▶ _Directive_: Return each line of the records below without any change, keeping every character and the line order.

▶ _Material_:

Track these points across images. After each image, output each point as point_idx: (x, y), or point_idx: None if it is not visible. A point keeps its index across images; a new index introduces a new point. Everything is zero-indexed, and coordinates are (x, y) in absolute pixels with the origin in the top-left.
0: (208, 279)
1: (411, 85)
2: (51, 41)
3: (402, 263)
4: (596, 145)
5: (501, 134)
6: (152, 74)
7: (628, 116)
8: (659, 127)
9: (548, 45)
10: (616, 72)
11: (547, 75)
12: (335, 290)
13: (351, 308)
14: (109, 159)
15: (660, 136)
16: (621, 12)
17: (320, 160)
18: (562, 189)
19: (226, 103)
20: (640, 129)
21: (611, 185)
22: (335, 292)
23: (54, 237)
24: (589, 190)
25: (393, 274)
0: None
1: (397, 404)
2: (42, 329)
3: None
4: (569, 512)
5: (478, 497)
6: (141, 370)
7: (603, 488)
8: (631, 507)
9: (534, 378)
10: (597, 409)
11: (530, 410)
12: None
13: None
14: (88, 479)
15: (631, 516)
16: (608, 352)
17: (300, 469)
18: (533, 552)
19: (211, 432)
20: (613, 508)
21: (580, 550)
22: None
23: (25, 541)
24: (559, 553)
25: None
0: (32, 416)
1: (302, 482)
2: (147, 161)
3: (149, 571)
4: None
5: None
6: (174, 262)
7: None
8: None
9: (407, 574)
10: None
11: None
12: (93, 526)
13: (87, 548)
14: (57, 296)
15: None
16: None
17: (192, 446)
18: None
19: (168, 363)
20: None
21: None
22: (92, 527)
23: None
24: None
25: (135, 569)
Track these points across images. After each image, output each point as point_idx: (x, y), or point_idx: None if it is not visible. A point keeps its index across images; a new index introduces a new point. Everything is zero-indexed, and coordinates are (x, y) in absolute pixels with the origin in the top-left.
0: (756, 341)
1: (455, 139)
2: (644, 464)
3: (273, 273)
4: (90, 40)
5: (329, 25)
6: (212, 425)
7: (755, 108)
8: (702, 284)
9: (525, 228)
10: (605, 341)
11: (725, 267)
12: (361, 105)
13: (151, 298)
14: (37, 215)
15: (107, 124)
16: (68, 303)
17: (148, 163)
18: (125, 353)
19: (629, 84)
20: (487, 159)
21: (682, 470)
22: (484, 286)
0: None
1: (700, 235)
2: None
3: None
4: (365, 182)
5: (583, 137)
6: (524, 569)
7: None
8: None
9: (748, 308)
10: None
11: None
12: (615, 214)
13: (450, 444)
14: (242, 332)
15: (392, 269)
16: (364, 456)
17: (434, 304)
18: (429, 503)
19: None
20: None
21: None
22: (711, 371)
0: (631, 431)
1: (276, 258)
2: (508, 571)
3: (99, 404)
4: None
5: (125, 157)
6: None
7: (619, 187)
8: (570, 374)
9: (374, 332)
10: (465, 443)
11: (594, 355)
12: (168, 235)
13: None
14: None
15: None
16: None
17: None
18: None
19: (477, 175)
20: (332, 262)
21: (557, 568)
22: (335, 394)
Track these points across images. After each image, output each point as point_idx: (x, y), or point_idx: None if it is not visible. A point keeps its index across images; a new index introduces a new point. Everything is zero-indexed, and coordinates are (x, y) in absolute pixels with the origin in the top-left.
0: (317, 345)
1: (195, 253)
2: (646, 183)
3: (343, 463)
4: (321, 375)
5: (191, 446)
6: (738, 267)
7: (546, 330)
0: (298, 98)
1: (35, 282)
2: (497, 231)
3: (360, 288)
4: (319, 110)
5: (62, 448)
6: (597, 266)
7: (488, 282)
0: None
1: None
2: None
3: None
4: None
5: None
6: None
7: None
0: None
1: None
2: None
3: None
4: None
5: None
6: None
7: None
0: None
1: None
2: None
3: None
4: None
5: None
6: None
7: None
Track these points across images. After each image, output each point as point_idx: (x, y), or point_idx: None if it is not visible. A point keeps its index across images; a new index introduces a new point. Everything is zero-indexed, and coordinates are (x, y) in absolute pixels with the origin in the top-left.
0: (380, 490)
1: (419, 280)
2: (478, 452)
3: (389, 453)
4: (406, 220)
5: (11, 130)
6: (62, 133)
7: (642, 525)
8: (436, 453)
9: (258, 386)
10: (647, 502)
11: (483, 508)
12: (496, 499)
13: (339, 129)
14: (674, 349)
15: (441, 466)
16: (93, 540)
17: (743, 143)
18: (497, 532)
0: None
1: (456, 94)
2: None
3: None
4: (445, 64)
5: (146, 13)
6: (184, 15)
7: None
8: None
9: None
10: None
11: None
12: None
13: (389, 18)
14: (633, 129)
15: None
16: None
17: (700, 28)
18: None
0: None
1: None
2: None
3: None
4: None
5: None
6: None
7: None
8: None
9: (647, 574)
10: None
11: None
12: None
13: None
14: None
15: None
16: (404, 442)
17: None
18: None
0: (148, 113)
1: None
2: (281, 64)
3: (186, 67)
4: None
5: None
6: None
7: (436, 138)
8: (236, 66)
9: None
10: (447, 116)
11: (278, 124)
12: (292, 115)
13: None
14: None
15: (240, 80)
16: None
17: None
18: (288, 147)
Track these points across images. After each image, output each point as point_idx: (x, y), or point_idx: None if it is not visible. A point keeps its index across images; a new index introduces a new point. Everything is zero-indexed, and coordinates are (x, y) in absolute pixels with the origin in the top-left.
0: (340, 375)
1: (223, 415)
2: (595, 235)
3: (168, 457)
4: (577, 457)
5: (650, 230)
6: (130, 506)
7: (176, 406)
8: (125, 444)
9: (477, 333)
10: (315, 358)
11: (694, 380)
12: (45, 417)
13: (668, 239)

▶ _Solution to this task_:
Track these points across images. After each image, output each point as point_idx: (x, y), or point_idx: None if it is not visible. A point keeps its index across images; a new index introduces a new point. Everything is zero-indexed, and coordinates are (x, y) in absolute pixels with the origin in the top-left.
0: (208, 279)
1: (411, 85)
2: (51, 41)
3: (402, 263)
4: (596, 145)
5: (501, 134)
6: (152, 74)
7: (628, 116)
8: (659, 127)
9: (548, 45)
10: (616, 72)
11: (547, 75)
12: (335, 290)
13: (351, 308)
14: (109, 159)
15: (660, 136)
16: (621, 12)
17: (320, 160)
18: (562, 189)
19: (226, 103)
20: (640, 129)
21: (611, 185)
22: (335, 292)
23: (54, 237)
24: (589, 190)
25: (393, 274)
0: None
1: (397, 404)
2: (42, 329)
3: None
4: (569, 512)
5: (478, 497)
6: (141, 370)
7: (603, 488)
8: (631, 507)
9: (534, 378)
10: (597, 409)
11: (530, 410)
12: None
13: None
14: (88, 479)
15: (631, 516)
16: (608, 352)
17: (300, 469)
18: (533, 552)
19: (211, 432)
20: (613, 508)
21: (580, 550)
22: None
23: (25, 541)
24: (559, 553)
25: None
0: (32, 416)
1: (302, 482)
2: (147, 161)
3: (149, 571)
4: None
5: None
6: (174, 262)
7: None
8: None
9: (407, 574)
10: None
11: None
12: (93, 526)
13: (87, 548)
14: (57, 296)
15: None
16: None
17: (192, 446)
18: None
19: (168, 363)
20: None
21: None
22: (92, 527)
23: None
24: None
25: (135, 569)
Track these points across images. After each image, output each point as point_idx: (x, y), or point_idx: None if it is not visible. A point keeps its index across images; a new index introduces a new point. Everything is zero-indexed, and coordinates are (x, y) in absolute pixels with the origin in the top-left.
0: (756, 341)
1: (455, 139)
2: (644, 464)
3: (273, 273)
4: (90, 40)
5: (329, 25)
6: (212, 425)
7: (755, 108)
8: (702, 284)
9: (525, 228)
10: (605, 341)
11: (725, 267)
12: (361, 105)
13: (151, 298)
14: (37, 215)
15: (107, 124)
16: (68, 303)
17: (148, 163)
18: (125, 353)
19: (629, 84)
20: (487, 159)
21: (682, 470)
22: (484, 286)
0: None
1: (700, 235)
2: None
3: None
4: (365, 182)
5: (583, 137)
6: (524, 569)
7: None
8: None
9: (748, 308)
10: None
11: None
12: (615, 214)
13: (450, 444)
14: (242, 332)
15: (392, 269)
16: (364, 456)
17: (434, 304)
18: (429, 503)
19: None
20: None
21: None
22: (711, 371)
0: (631, 431)
1: (276, 258)
2: (508, 571)
3: (99, 404)
4: None
5: (125, 157)
6: None
7: (619, 187)
8: (570, 374)
9: (374, 332)
10: (465, 443)
11: (594, 355)
12: (168, 235)
13: None
14: None
15: None
16: None
17: None
18: None
19: (477, 175)
20: (332, 262)
21: (557, 568)
22: (335, 394)
Track these points across images. After each image, output each point as point_idx: (x, y), or point_idx: None if it is not visible. A point keeps its index across images; a new index introduces a new point. Everything is zero-indexed, and coordinates are (x, y) in absolute pixels with the origin in the top-left.
0: (317, 345)
1: (195, 253)
2: (646, 183)
3: (343, 463)
4: (321, 375)
5: (191, 446)
6: (738, 267)
7: (546, 330)
0: (298, 98)
1: (35, 282)
2: (497, 231)
3: (360, 288)
4: (319, 110)
5: (62, 448)
6: (597, 266)
7: (488, 282)
0: None
1: None
2: None
3: None
4: None
5: None
6: None
7: None
0: None
1: None
2: None
3: None
4: None
5: None
6: None
7: None
0: None
1: None
2: None
3: None
4: None
5: None
6: None
7: None
Track these points across images. After each image, output each point as point_idx: (x, y), or point_idx: None if it is not visible. A point keeps its index across images; a new index introduces a new point. Everything is zero-indexed, and coordinates are (x, y) in absolute pixels with the origin in the top-left.
0: (380, 490)
1: (419, 280)
2: (478, 452)
3: (389, 453)
4: (406, 220)
5: (11, 130)
6: (62, 133)
7: (642, 525)
8: (436, 453)
9: (258, 386)
10: (647, 502)
11: (483, 508)
12: (496, 499)
13: (339, 129)
14: (674, 349)
15: (441, 466)
16: (93, 540)
17: (743, 143)
18: (497, 532)
0: None
1: (456, 94)
2: None
3: None
4: (445, 64)
5: (146, 13)
6: (184, 15)
7: None
8: None
9: None
10: None
11: None
12: None
13: (389, 18)
14: (633, 129)
15: None
16: None
17: (700, 28)
18: None
0: None
1: None
2: None
3: None
4: None
5: None
6: None
7: None
8: None
9: (647, 574)
10: None
11: None
12: None
13: None
14: None
15: None
16: (404, 442)
17: None
18: None
0: (148, 113)
1: None
2: (281, 64)
3: (186, 67)
4: None
5: None
6: None
7: (436, 138)
8: (236, 66)
9: None
10: (447, 116)
11: (278, 124)
12: (292, 115)
13: None
14: None
15: (240, 80)
16: None
17: None
18: (288, 147)
Track these points across images. After each image, output each point as point_idx: (x, y), or point_idx: None if it is not visible. A point keeps its index across images; a new index introduces a new point. Everything is zero-indexed, and coordinates are (x, y) in absolute pixels with the origin in the top-left.
0: (340, 375)
1: (223, 415)
2: (595, 235)
3: (168, 457)
4: (577, 457)
5: (650, 230)
6: (130, 506)
7: (176, 406)
8: (125, 444)
9: (477, 333)
10: (315, 358)
11: (694, 380)
12: (45, 417)
13: (668, 239)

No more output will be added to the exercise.